** Opening Dataset extract block **
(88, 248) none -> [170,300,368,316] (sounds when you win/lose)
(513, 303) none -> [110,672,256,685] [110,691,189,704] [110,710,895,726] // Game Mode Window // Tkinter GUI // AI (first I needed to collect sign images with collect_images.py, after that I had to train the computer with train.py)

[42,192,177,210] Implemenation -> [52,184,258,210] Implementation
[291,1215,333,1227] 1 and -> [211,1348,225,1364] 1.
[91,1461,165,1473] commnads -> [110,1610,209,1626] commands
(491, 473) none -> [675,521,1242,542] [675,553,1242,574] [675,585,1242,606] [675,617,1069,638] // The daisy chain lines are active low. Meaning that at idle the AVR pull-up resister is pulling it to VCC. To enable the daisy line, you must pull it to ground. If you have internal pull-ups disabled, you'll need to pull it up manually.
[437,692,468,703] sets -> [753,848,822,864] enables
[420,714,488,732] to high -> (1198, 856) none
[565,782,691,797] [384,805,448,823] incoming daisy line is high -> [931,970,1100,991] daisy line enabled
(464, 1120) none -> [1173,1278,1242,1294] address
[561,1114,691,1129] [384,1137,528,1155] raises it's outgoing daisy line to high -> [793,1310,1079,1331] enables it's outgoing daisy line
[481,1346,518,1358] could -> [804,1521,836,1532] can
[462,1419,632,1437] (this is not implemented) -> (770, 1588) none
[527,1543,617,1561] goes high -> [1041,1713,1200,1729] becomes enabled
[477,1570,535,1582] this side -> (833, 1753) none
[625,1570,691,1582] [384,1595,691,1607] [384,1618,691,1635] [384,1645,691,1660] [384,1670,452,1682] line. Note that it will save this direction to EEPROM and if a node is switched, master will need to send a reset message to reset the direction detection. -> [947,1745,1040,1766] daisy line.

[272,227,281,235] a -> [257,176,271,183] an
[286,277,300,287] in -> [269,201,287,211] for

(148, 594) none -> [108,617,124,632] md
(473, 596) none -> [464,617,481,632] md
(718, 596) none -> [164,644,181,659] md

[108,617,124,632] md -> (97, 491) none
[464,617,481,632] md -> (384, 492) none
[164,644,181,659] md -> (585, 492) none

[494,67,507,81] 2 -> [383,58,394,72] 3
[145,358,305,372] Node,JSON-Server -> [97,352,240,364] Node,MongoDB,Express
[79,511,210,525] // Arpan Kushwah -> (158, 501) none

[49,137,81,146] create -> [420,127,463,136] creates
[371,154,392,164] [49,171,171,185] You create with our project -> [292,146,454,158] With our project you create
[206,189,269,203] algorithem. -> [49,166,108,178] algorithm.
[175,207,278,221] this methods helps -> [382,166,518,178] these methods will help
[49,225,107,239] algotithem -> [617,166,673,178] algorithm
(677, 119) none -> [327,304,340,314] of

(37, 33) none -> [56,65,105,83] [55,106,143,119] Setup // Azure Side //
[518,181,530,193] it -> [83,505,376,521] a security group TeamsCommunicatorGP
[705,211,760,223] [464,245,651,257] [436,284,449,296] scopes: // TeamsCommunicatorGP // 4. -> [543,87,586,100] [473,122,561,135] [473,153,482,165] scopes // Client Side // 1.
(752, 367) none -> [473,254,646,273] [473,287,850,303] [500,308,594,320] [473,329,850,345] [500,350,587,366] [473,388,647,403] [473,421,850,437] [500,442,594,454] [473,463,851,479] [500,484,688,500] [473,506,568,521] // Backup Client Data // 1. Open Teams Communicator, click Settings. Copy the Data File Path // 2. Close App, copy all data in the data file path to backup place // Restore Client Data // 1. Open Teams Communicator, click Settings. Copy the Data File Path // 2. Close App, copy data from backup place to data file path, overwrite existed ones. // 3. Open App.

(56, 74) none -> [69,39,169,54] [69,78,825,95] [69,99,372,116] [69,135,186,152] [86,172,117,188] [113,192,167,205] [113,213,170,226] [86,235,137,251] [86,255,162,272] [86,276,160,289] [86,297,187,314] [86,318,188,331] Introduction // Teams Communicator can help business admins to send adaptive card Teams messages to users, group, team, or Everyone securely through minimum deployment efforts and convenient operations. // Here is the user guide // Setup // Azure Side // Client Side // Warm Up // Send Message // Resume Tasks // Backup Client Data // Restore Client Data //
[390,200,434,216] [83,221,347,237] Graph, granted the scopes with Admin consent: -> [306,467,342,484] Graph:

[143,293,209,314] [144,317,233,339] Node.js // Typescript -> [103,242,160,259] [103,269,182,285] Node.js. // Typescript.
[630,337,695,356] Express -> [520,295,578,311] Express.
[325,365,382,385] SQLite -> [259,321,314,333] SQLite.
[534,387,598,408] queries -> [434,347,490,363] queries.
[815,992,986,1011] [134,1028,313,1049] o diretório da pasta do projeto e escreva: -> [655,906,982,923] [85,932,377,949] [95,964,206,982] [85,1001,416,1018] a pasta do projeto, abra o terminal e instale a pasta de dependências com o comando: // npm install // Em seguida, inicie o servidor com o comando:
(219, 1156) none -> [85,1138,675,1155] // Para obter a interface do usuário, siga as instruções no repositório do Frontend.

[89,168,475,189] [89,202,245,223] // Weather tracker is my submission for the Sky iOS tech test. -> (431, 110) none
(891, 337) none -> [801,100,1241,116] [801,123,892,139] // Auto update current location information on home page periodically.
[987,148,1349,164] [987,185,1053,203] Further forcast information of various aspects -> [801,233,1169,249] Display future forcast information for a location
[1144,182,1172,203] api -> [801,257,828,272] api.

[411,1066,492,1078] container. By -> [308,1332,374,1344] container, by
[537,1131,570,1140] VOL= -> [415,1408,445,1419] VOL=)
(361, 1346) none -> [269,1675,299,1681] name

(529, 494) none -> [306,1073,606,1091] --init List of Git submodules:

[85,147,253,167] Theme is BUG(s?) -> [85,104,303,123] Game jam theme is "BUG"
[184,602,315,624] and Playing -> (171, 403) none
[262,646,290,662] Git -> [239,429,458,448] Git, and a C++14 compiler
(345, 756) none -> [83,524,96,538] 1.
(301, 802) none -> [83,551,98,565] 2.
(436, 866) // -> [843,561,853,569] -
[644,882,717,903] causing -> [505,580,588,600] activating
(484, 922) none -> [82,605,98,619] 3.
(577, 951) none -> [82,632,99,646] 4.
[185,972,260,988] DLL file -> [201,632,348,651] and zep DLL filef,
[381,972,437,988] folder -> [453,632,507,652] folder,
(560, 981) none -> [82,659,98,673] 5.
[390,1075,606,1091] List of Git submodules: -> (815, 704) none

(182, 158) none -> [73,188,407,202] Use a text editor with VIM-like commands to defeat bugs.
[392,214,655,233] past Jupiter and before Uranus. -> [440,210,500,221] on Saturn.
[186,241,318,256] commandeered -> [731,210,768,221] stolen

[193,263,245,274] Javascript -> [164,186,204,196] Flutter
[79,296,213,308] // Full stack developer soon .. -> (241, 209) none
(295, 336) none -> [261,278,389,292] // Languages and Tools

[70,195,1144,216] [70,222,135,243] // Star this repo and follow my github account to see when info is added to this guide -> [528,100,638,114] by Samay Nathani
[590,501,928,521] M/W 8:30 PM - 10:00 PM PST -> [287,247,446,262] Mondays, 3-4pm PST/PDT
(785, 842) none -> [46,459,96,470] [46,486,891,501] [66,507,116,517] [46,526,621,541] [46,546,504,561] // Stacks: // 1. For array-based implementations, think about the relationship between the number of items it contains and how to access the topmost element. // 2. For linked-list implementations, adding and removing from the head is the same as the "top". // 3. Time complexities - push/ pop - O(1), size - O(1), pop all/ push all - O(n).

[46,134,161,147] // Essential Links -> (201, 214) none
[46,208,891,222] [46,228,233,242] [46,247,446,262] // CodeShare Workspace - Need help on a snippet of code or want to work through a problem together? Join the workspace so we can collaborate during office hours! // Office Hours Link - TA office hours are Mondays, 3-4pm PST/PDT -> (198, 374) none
** Closing Dataset extract block **
§ **Exercise aim**
Each line in the records above that contains the word "enabled" must be copied.

§ **The completed task**
[565,782,691,797] [384,805,448,823] incoming daisy line is high -> [931,970,1100,991] daisy line enabled
[527,1543,617,1561] goes high -> [1041,1713,1200,1729] becomes enabled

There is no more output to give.